Decidi mudar minha vida

Certa noite eu estava na cama, fumando, enquanto lia a Bíblia que meu tio havia me dado. O que li no livro de Provérbios me fez chegar à conclusão de que a luz, o entendimento e a vida vieram de Deus, ao passo que a escuridão, a confusão e a morte se originaram do inimigo dele. Naquela mesma noite apaguei o último cigarro que eu fumaria e esperei minha mãe chegar. Chorando, pedi seu apoio para algumas decisões difíceis que eu tinha de tomar. Depois disso fui ao teatro onde estava ensaiando o papel de Cordélia, na peça o Rei Lear, de Shakespeare. Desisti da peça teatral e terminei meu namoro com um dos atores principais.

No entanto, não tinha onde me apoiar, visto que ainda não havia aprendido como servir a Deus. Entrei em depressão profunda e orei para que ele me ajudasse a sentir que podia ser aceita por aquilo que eu sou, não por causa de um talento herdado ou de um nome famoso. Deixei todos os meus amigos e atividades.

O caminho para o verdadeiro sucesso

Ainda confusa, lembrei-me do convite de meu tio para assistir ao congresso. Telefonei-lhe e ele me levou ao estádio. Fiquei muito impressionada com o que vi. Pessoas que não usavam linguagem suja nem fumavam, e que não procuravam impressionar outros. O que ouvi da Bíblia me fez lembrar do que eu tinha lido no livro É a Bíblia Realmente a Palavra de Deus?, * que encontrei em casa pouco depois da morte de meu pai.

Por volta dessa época me ofereceram o papel principal em outra novela. Gostei do papel e, visto que parecia apoiar os valores que eu havia aprendido no congresso, aceitei-o. Por outro lado, não conseguia parar de pensar no texto bíblico: “Não vos ponhais em jugo desigual com incrédulos. Pois  . . . que parceria tem a luz com a escuridão?” — 2 Coríntios 6:14.

Um desejo de agradar a Deus crescia dentro de mim, de modo que resolvi assistir a uma reunião no Salão do Reino com meu tio e minha tia.

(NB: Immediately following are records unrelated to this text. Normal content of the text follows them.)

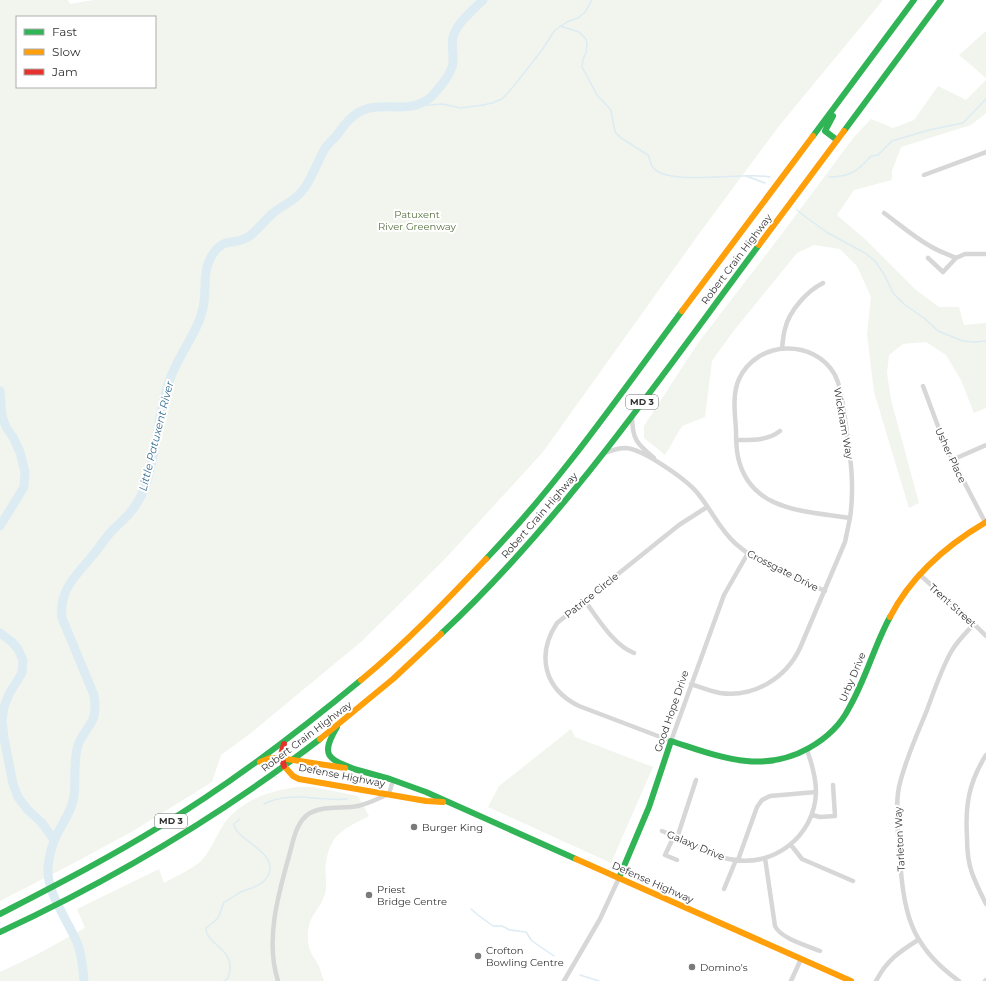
<svg xmlns="http://www.w3.org/2000/svg" width="986" height="981" font-family="Montserrat,sans-serif">
<style>
.green{fill:#f1f5ed;fill-rule:evenodd}
.lines{fill:none;stroke-linecap:round;stroke-linejoin:round}
.stream{stroke:#ddebf3;stroke-width:1.5}
.river{stroke:#ddebf3;stroke-width:9}
.street{stroke:#d7d7d7;stroke-width:4.5}
.fast{stroke:#30b455;stroke-width:6}
.slow{stroke:#ff9f0a;stroke-width:6}
.jam{stroke:#e5322d;stroke-width:6}
.poi-dot{fill:#7a7a7a;stroke:#fff;stroke-width:1.5}
.labels{text-anchor:middle;stroke-width:4;stroke-linejoin:round;paint-order:stroke}
.shield{fill:#fff;stroke:#707070;stroke-width:1}
.shield-label{font-size:9px;font-weight:bold;fill:#333}
.park-label{font-size:10px;fill:#56703f;stroke:#fff}
.street-label{font-size:10px;fill:#333;stroke:#fff}
.poi-label{font-size:10px;fill:#333;stroke:#fff;text-anchor:start}
.water-label{font-size:11px;font-style:italic;fill:#3f7597;stroke:#fff}
</style>
<rect width="100%" height="100%" fill="#fff"/>
<path class="green" d="M0 0H68L70 4 94 0H883L779 126 701 231 543 452 444 560 362 641 251 733 221 755 212 782 133 831 74 863 0 901ZM17 17H155V87H17Z
M986 31V78L959 55Z
M986 80V113L971 125 901 147 892 171V180L854 190 837 215 866 240 916 290 939 307H959L964 325 986 323V408L974 413 961 380 946 355 926 342 903 344 889 355 887 373 891 400 919 503 909 508 874 392 867 334 871 297 857 266 840 249 814 245 797 253 732 333 712 361 705 417 682 426 665 455 644 438V426L698 343 778 239 854 137 871 119 893 128 914 120 938 86 966 100Z
M571 729 575 737 653 767 611 863 488 807 499 786Z
M297 787H313L358 796 369 816C346 828 330 833 326 863 324 873 328 884 325 894 318 914 306 916 308 942 309 952 314 957 319 966 321 971 322 976 324 981H0V972L36 955 85 928 77 909 159 869 164 883C173 878 196 867 202 860 212 849 217 833 226 821 244 799 270 791 297 787Z"/>
<g class="lines">
<path class="stream" d="M560 26 579 32 586 39 587 44 586 53 583 59 582 67 597 95 611 110 615 132 621 138 648 155C650 158 650 163 652 166 665 188 747 171 770 177
M416 106 443 104 460 108 483 105 492 103 502 99 513 87 542 50 555 30 567 22 578 18 585 12 592 0
M746 176 765 183
M829 177C850 177 858 171 871 156L878 155 892 141 929 130 963 123 986 99
M797 210 807 218 828 233 865 253 875 261 885 276 893 293 904 304 924 318 938 331 963 341 975 342 986 341
M264 804C291 790 319 802 347 799
M471 909 478 915 493 926H502L510 930 526 932 532 941 554 956
M580 975 599 981
M224 981 228 978C239 949 205 945 206 928L215 921 219 916 224 902C231 899 236 894 243 891 248 889 254 888 260 884 264 882 268 877 269 873 277 851 234 839 234 824L240 819"/>
<path class="river" d="M0 391 2 416 6 427 13 437 20 452 25 472 24 487 0 526
M0 633 12 642 18 649 23 660 22 673 9 694 4 707 2 720 4 738 13 784 18 797 27 809 42 823 54 840
M84 981C83 969 82 956 78 945 69 921 46 894 48 867 49 858 51 849 54 841 60 826 72 812 74 796 76 780 73 761 78 745 81 736 89 728 93 719 96 712 95 702 94 695L62 618C59 589 76 576 93 555 99 548 104 540 110 533 123 519 132 514 141 496 147 485 149 473 152 461 158 435 160 408 169 382 177 356 197 335 203 308 207 291 202 273 211 257 223 236 233 246 248 237 257 231 264 221 272 214 279 208 287 204 295 198 310 186 315 166 324 150 327 144 333 140 337 135 343 127 347 120 356 114 382 97 408 118 432 96 440 87 452 74 453 62 454 53 450 43 454 34 459 21 473 10 483 0"/>
<path class="street" d="M924 175 986 152
M884 213C899 224 914 237 930 246 938 251 947 254 956 258L965 254H986
M928 258 943 272 956 258
M782 348C783 342 783 335 785 329 789 311 807 291 823 283
M923 386 945 445 985 522
M632 416C632 439 637 444 654 458
M736 440C752 440 767 441 780 431
M605 453C612 450 618 448 626 448 643 449 689 481 699 495 712 511 720 530 736 544 761 566 795 577 825 591
M952 460 986 445
M707 507 679 525 557 623C536 655 544 689 579 706L671 741 724 595 748 553
M919 574 966 616 986 636
M584 600C598 618 613 645 634 653
M691 684C700 687 710 691 720 693 754 698 786 678 800 648L845 542 850 518C806 511 750 512 738 457 736 448 736 439 736 430 735 413 732 395 739 379 757 340 814 338 835 375 842 389 843 405 845 419 850 454 855 484 850 518
M986 755C969 782 965 805 967 837 967 849 968 862 972 873 976 884 981 894 986 904
M812 815 820 817 835 816 833 785
M662 831C677 837 692 844 707 850 714 854 722 858 729 859 773 869 815 836 816 792 816 777 812 764 807 750
M674 836 665 855 677 860
M677 838 696 780
M791 845 802 859 853 881
M765 858 775 926C780 938 808 946 820 951
M738 860 757 807 762 800 770 796 816 792
M724 889 736 860
M278 981C265 941 278 895 289 856 293 842 296 821 310 813 324 805 342 809 358 806 368 804 379 798 389 794L393 780
M564 981 600 919 619 878
M791 981 801 959
M876 981C887 960 899 952 918 940
M959 981C907 944 904 910 899 850 898 829 895 807 899 787 905 760 917 735 927 710 934 691 941 670 951 652 957 641 966 633 974 624
M985 981 986 980"/>
<path class="fast" d="M833 116 825 131 837 140
M844 131 941 0
M813 136 914 0
M486 559C559 483 619 396 682 311
M441 634C564 519 659 379 759 245
M337 727C319 757 329 759 357 770
M354 769 390 779 426 792 576 859
M619 878 649 807 671 741C718 756 761 775 809 748 825 739 840 726 849 708 866 679 874 646 890 617
M0 914C54 886 107 859 159 827 231 784 297 733 361 680
M0 932C114 879 220 816 320 739"/>
<path class="slow" d="M759 245 844 131
M682 311 813 136
M890 617C911 576 947 545 986 522
M361 680C406 643 446 601 486 559
M320 739 393 679 441 634
M260 762 270 758H280L345 768
M284 766 293 776 299 779 426 801 443 802
M576 859 851 981"/>
<path class="jam" d="M284 744 281 755 284 766"/>
</g>
<g class="poi-dot">
<circle cx="414" cy="827" r="4"/>
<circle cx="369" cy="895" r="4"/>
<circle cx="478" cy="956" r="4"/>
<circle cx="692" cy="967" r="4"/>
</g>
<g class="labels">
<g class="shield">
<rect x="626" y="395" width="32" height="14" rx="3"/>
<rect x="155" y="814" width="32" height="14" rx="3"/>
</g>
<g class="shield-label">
<text x="642" y="405">MD 3</text>
<text x="171" y="824">MD 3</text>
</g>
<g class="park-label">
<text x="417" y="218">Patuxent<tspan x="417" dy="12">River Greenway</tspan></text>
</g>
<g class="street-label">
<text transform="translate(736 259) rotate(-53)" y="4">Robert Crain Highway</text>
<text transform="translate(844 423) rotate(80)" y="4">Wickham Way</text>
<text transform="translate(951 455) rotate(65)" y="4">Usher Place</text>
<text transform="translate(539 515) rotate(-49)" y="4">Robert Crain Highway</text>
<text transform="translate(783 570) rotate(27)" y="4">Crossgate Drive</text>
<text transform="translate(591 595) rotate(-39)" y="4">Patrice Circle</text>
<text transform="translate(953 605) rotate(42)" y="4">Trent Street</text>
<text transform="translate(852 677) rotate(-67)" y="4">Urby Drive</text>
<text transform="translate(671 711) rotate(-71)" y="4">Good Hope Drive</text>
<text transform="translate(306 736) rotate(-37)" y="4">Robert Crain Highway</text>
<text transform="translate(342 775) rotate(11)" y="4">Defense Highway</text>
<text transform="translate(899 839) rotate(-93)" y="4">Tarleton Way</text>
<text transform="translate(696 845) rotate(23)" y="4">Galaxy Drive</text>
<text transform="translate(653 882) rotate(24)" y="4">Defense Highway</text>
</g>
<g class="poi-label">
<text x="422" y="831">Burger King</text>
<text x="377" y="893">Priest<tspan x="377" dy="12">Bridge Centre</tspan></text>
<text x="486" y="954">Crofton<tspan x="486" dy="12">Bowling Centre</tspan></text>
<text x="700" y="971">Domino's</text>
</g>
<g class="water-label">
<text transform="translate(156 436) rotate(-76)" y="4">Little Patuxent River</text>
</g>
</g>
<rect x="16" y="16" width="140" height="72" fill="#ffffff" stroke="#adadad"/>
<rect x="24" y="29" width="20" height="6" fill="#30b455" stroke="#adadad"/>
<text x="52" y="36" font-size="12" fill="#333333">Fast</text>
<rect x="24" y="49" width="20" height="6" fill="#ff9f0a" stroke="#adadad"/>
<text x="52" y="56" font-size="12" fill="#333333">Slow</text>
<rect x="24" y="69" width="20" height="6" fill="#e5322d" stroke="#adadad"/>
<text x="52" y="76" font-size="12" fill="#333333">Jam</text>
</svg>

A congregação deles ficava a uma hora de minha casa, mas mesmo assim fui com eles os três domingos seguintes. Meu tio resolveu me levar a uma congregação que ficava perto de onde eu morava. Chegamos quando a reunião estava quase no fim e ali conheci Isabel, uma jovem de minha idade, simples e gentil. Quando meu tio me apresentou como Rosalía Valdés, ela nem se impressionou com o nome, o que me deixou muito contente. Ela se ofereceu para estudar a Bíblia comigo em minha própria casa.

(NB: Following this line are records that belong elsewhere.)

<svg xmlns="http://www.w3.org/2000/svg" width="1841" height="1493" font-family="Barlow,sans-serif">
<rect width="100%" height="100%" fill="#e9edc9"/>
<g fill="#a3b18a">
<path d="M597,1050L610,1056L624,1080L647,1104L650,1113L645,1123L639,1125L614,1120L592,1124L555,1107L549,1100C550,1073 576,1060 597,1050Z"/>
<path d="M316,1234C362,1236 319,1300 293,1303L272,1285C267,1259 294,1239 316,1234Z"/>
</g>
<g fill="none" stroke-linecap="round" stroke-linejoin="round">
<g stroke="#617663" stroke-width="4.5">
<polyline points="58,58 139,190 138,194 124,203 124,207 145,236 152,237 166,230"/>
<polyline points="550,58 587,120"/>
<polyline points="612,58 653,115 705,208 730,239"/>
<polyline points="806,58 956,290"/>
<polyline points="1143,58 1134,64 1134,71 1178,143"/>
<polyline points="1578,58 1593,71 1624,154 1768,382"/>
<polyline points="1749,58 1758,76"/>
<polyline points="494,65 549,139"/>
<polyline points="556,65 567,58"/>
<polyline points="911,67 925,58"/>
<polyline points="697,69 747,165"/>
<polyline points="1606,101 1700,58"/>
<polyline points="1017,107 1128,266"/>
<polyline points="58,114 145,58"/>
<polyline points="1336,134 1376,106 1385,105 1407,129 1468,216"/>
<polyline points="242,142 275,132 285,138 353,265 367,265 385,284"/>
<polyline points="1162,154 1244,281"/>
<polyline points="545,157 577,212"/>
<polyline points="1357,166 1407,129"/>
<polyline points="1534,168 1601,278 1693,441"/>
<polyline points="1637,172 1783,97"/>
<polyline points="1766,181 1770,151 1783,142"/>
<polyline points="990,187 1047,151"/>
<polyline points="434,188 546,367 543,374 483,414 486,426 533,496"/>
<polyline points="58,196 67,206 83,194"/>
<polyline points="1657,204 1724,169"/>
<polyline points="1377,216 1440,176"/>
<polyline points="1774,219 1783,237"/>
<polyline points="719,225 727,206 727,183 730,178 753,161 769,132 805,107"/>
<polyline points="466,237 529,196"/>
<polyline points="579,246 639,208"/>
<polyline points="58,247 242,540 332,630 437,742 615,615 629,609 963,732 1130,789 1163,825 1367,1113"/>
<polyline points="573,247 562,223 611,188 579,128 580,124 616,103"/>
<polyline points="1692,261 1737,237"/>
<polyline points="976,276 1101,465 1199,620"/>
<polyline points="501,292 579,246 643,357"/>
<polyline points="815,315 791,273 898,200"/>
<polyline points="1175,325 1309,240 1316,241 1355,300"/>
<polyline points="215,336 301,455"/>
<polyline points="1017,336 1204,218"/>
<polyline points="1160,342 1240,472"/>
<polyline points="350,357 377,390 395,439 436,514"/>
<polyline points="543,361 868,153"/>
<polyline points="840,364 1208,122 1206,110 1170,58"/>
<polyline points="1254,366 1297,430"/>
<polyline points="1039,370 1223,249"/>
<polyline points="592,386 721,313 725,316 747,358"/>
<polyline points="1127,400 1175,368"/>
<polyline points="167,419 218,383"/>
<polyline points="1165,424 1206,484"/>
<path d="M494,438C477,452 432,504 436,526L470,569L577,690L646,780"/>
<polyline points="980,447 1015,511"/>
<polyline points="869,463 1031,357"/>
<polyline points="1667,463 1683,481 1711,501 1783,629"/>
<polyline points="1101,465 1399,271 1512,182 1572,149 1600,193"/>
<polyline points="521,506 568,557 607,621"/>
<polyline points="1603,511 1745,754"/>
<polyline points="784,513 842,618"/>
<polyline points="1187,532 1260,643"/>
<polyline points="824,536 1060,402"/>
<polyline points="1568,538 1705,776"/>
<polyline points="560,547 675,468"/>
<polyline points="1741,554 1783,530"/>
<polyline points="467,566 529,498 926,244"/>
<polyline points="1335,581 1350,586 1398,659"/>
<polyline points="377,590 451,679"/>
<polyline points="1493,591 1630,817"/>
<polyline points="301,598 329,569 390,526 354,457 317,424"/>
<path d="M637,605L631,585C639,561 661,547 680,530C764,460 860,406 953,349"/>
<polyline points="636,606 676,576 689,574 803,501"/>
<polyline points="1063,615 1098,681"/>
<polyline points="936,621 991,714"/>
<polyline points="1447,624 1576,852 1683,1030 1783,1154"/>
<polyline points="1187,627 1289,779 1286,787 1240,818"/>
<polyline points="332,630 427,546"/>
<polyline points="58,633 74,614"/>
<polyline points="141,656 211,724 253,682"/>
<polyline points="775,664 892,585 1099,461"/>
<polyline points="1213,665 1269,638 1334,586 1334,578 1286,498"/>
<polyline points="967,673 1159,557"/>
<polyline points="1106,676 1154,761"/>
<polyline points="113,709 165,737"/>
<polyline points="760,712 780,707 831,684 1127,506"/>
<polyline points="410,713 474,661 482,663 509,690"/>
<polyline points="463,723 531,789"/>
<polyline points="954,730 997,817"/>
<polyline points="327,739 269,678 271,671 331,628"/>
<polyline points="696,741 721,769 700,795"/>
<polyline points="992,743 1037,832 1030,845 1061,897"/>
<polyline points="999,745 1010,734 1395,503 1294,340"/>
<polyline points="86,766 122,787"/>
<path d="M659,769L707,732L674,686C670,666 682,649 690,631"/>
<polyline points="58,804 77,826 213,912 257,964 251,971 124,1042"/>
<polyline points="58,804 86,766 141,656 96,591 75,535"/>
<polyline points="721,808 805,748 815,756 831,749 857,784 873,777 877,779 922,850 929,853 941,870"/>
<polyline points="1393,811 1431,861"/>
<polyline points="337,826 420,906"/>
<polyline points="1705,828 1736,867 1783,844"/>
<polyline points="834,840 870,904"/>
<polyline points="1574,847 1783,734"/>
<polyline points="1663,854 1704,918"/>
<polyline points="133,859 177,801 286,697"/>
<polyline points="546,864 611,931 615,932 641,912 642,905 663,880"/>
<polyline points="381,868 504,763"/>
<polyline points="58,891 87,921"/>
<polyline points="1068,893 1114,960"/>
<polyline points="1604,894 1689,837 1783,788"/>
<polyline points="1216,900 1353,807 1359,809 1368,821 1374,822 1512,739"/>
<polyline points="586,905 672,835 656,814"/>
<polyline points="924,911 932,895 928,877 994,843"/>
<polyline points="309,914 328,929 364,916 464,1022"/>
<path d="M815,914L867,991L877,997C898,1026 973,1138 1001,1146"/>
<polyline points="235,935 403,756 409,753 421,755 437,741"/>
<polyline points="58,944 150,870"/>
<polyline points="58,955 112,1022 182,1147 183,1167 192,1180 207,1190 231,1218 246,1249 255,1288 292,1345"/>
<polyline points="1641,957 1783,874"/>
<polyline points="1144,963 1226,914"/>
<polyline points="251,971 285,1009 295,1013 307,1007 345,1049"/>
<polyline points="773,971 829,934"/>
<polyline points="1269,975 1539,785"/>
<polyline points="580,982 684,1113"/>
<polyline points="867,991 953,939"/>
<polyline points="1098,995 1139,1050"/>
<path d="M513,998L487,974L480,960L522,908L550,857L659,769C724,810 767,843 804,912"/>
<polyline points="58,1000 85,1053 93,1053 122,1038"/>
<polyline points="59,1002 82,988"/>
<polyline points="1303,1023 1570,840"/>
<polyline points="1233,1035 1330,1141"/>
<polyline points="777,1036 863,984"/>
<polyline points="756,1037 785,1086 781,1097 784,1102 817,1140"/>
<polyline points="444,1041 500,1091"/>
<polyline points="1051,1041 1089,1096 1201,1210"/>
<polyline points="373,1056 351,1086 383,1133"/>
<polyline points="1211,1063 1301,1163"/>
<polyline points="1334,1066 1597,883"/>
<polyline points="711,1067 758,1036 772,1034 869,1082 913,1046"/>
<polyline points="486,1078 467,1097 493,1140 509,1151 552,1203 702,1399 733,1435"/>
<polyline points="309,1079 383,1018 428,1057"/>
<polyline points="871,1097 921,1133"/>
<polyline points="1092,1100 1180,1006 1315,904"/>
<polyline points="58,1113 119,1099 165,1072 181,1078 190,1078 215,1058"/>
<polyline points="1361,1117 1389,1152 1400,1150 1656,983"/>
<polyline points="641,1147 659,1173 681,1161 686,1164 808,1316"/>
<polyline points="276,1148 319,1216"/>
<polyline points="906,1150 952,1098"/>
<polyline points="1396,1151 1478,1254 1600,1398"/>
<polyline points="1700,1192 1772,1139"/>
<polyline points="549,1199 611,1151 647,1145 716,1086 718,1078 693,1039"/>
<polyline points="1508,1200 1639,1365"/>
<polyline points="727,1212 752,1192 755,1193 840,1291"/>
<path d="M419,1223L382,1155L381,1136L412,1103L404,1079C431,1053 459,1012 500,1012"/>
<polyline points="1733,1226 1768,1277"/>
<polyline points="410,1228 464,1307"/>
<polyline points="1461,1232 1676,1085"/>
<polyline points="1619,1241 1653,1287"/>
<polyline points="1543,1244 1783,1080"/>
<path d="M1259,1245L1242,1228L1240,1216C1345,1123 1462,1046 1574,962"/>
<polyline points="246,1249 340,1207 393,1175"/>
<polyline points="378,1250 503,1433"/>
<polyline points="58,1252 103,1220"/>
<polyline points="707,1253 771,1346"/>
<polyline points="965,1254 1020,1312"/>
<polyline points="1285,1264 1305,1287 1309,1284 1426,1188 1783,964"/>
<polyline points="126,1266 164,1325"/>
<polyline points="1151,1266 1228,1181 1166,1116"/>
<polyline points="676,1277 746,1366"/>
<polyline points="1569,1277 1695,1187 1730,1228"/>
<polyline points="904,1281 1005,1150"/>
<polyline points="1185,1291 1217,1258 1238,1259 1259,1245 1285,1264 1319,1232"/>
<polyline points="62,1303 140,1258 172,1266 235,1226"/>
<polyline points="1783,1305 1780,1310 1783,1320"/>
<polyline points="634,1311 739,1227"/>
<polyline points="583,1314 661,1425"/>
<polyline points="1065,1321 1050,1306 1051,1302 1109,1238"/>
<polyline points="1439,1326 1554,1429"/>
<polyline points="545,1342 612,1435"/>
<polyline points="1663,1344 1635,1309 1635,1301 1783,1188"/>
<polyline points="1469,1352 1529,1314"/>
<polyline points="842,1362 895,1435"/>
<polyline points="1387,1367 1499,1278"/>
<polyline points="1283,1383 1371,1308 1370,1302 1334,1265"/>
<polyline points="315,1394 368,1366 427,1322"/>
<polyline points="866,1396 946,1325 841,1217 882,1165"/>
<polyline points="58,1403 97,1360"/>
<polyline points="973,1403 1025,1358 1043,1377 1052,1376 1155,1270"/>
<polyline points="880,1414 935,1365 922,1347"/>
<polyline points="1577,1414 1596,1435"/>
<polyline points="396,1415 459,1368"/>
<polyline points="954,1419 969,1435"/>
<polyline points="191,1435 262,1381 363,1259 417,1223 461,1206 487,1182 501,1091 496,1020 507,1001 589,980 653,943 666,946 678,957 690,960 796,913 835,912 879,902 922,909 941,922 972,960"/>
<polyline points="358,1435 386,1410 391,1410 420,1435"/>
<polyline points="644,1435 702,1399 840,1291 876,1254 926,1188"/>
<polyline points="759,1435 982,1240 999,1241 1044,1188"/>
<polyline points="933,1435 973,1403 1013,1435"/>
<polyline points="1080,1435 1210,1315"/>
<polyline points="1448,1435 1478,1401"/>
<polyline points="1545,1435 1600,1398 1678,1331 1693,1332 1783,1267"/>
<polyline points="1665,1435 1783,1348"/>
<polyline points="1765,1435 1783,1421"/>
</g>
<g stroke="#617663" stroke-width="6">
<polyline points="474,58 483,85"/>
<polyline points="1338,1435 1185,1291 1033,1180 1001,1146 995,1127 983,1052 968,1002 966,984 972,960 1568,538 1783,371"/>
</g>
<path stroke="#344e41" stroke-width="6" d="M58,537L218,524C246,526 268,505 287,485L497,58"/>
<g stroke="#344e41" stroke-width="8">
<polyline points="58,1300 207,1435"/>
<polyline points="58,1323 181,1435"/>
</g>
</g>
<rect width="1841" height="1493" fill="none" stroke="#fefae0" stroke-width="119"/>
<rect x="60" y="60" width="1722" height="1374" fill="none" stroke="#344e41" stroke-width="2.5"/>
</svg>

Começamos a estudar usando o livro A Verdade Que Conduz à Vida Eterna. * Isabel se adaptou com prazer à minha programação. Às vezes ela ficava até bem tarde da noite, esperando eu terminar as filmagens da novela. Como me sentia grata por alguém mostrar interesse em mim simplesmente porque eu queria aprender verdades bíblicas! Ela era uma pessoa sincera, honesta e culta, qualidades que eu achava possível serem desenvolvidas apenas por se estudar filosofia e belas-artes. Estudávamos muitas horas, às vezes vários dias na semana.

No começo foi difícil me livrar das idéias erradas que eu tinha, mas aos poucos elas foram sendo substituídas pelas verdades bíblicas. Lembro-me de como a seguinte promessa de Deus foi encorajadora para mim: “E apenas mais um pouco, e o iníquo não mais existirá; e estarás certamente atento ao seu lugar, e ele não existirá. Mas os próprios mansos possuirão a terra e deveras se deleitarão na abundância de paz.” (Salmo 37:10, 11) Também, a esperança de poder ver meu pai novamente no Paraíso estava começando a se tornar real para mim. Muitas vezes eu meditava nas palavras de Jesus: “Não vos maravilheis disso, porque vem a hora em que todos os que estão nos túmulos memoriais ouvirão a sua voz e sairão, os que fizeram boas coisas, para uma ressurreição de vida.” — João 5:28, 29.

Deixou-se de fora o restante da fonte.